Si stringe nelle spalle e ridacchia con l’aria un po’ infantile ed un po’ preoccupata. 
- Sai... - Fa serio dopo un po’ che camminiamo a braccetto come una coppia, scendendo piano. - Quando ero piccolo e vivevamo in tenda, una notte mi sono svegliato che avevo qualche stupido insetto in faccia che mi stava per entrare nell’orecchio. Mi sono svegliato con un attacco di panico e sono uscito scappando. Quando mi sono calmato ho capito che non avevo più idea di dove cazzo fossi, era notte e non vedevo nemmeno un cazzo. E faceva piuttosto fresco, anche se per fortuna non era inverno. Insomma, mi sono accucciato sotto un albero e sono rimasto lì terrorizzato tutta la notte. Il mattino la mamma è venuta a cercarmi e mi ha trovato ed io sono scoppiato a piangere. Non penso d’aver mai avuto più paura di quella volta. Credo che... credo che quello sia il mio ricordo peggiore. Era buio, freddo, ero solo, non vedevo un cazzo, non sapevo dove ero. È stato... non so, tutte quelle ore così. A pensare. Sai quali sono i pensieri di un bambino così piccolo perso nel fottuto nulla, di notte? - ripenso al fatto che tiene una piccola luce sempre accesa o gli scuri un po’ aperti per avere la luce esterna che filtra. Certe cose le so sempre dopo. 
- Quali? - Chiedo dolcemente. Tutte le volte che mi racconta queste parti di sé io le bevo perché sono resti di demoni che escono da lui. 
- Morirò così? Solo e senza che nessuno mi cerchi? Un bambino che pensa già che morirà, capisci? Il pensiero più angosciante non era di morire in sé e per sé che ancora non avevo la minima idea di che cazzo fosse la morte. Pensavo fosse un sonno eterno, al peggio sognavo per sempre, no? Il pensiero davvero angosciante era che sarei morto solo. Nessuno mi cerca, nessuno mi cercherà mai, nessuno mi troverà. - Si ferma, rallenta, solleva gli occhi verso i miei e lo guardo a mia volta. Sorride in uno dei suoi modi strani e particolari, maturi e quasi di scuse, ma sereni. In realtà sereni. Non triste come una volta. Dietro ogni sorriso c’era un po’ di tristezza, ora è proprio... sai... sereno. 

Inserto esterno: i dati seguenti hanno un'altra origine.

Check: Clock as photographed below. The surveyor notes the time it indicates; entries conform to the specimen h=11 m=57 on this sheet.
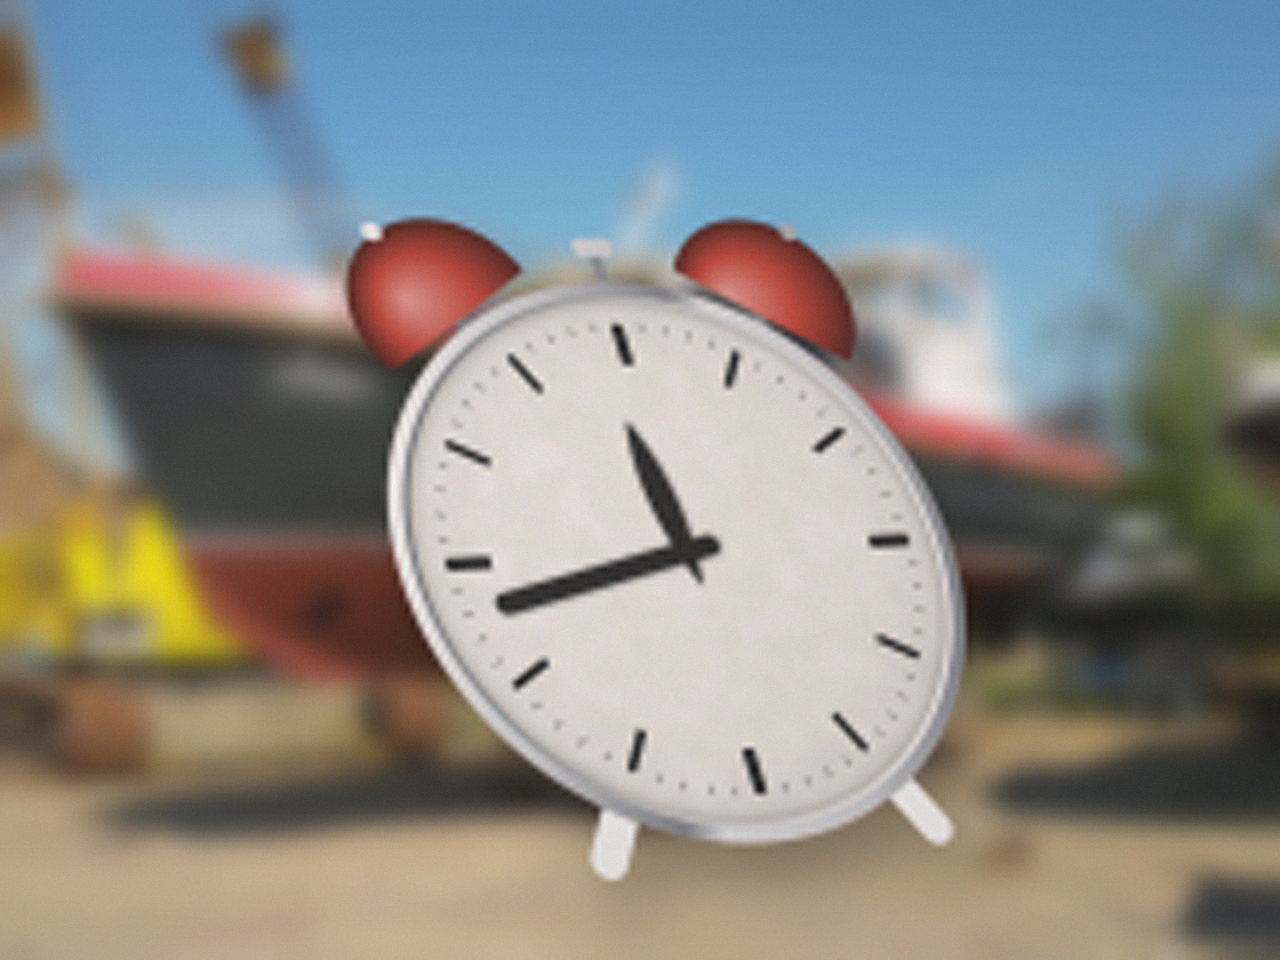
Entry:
h=11 m=43
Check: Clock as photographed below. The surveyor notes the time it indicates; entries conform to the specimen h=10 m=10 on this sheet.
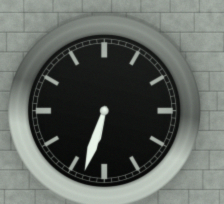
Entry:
h=6 m=33
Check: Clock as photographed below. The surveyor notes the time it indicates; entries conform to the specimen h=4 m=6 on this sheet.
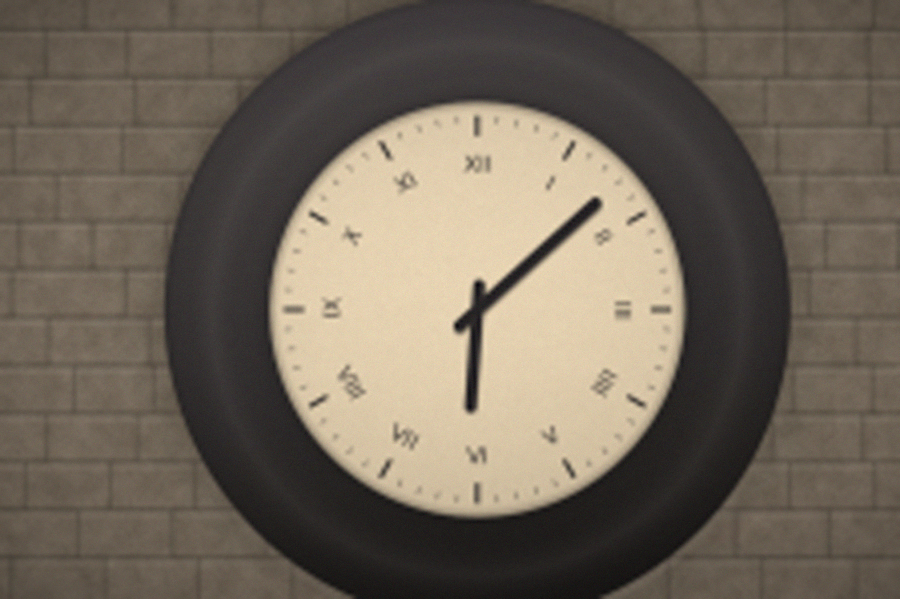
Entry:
h=6 m=8
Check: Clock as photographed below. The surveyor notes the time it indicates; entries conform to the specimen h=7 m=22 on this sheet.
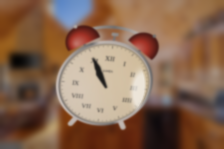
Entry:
h=10 m=55
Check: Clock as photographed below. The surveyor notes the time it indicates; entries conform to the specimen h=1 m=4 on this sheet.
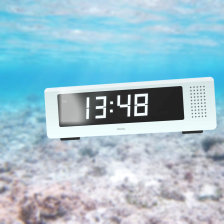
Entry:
h=13 m=48
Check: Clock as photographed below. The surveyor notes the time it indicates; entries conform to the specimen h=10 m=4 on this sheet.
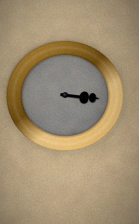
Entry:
h=3 m=16
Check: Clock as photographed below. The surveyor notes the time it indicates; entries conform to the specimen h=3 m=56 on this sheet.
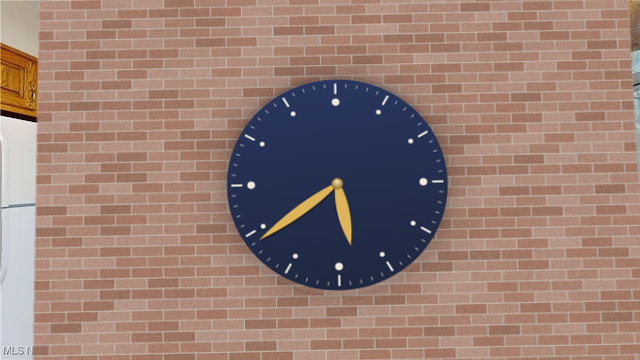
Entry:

- Tu mi hai sempre cercato e trovato. Sempre. Tutte le volte. Venivi sempre a riprendermi, puntuale. - Sorrido colpevole di qualcosa che mi crea il consueto imbarazzo. Colpevole di sentimenti, forse? Di essermi emozionato per questa piccola conclusione dopo il racconto del suo ricordo peggiore? 
- Perciò hai superato in qualche modo il tuo incubo di perderti e di non essere ritrovato? - Chiedo con voce che trema. Lui stringe più forte il mio braccio agganciato al suo, me lo tiene con entrambe le braccia, si attacca al mio fianco e appoggia la testa contro la mia spalla mentre camminiamo più barcollanti ma sereni e meno nervosi. Anzi, per nulla. 

- Direi proprio di sì. Grazie a te. - Appoggio la testa alla sua brevemente mentre questa sensazione soffice che mi rimanda indietro mi scalda. 
- Oh, guarda un po’! - Esclamo indicando col mento poco più in là. Jacoby guarda e vede il sentiero e, poco più in fondo, lo chalet in piccolo. Mi lascia sollevando le braccia in alto in segno di vittoria e si mette a saltare felice. 
- Lo sapevo che lo trovavi, visto? Trovi sempre tutto! - E prima che possa dire o fare altro è seduto per terra che scivola per il resto della discesa che rimane fino a casa. 
Io scuoto la testa, ridacchio e poi alzando le spalle mi siedo e faccio la stessa cosa, mentre il mio sedere imbottito da questa tuta da montagna, mi fa fare quel che prima ho fatto per afferrarlo. 
Adesso, però, ci mettiamo a fare una gara vera e propria e visto che nella vita tutti abbiamo scivolato sulla neve col culo almeno un paio di volte, mostro tutta la mia tecnica sopraffina e dopo averlo agganciato lo spingo facendolo rotolare e rallentare di nuovo. 
Arrivo primo in fondo alla pista, alzo le braccia in alto rimanendo seduto per terra tutto bianco e bagnato, poco dopo la valanga mi investe facendomi vedere le stelle e tutto il firmamento per quello che penso fosse il suo ginocchio sulla schiena. 
Se riesco a non morire, questa volta lo uccido davvero.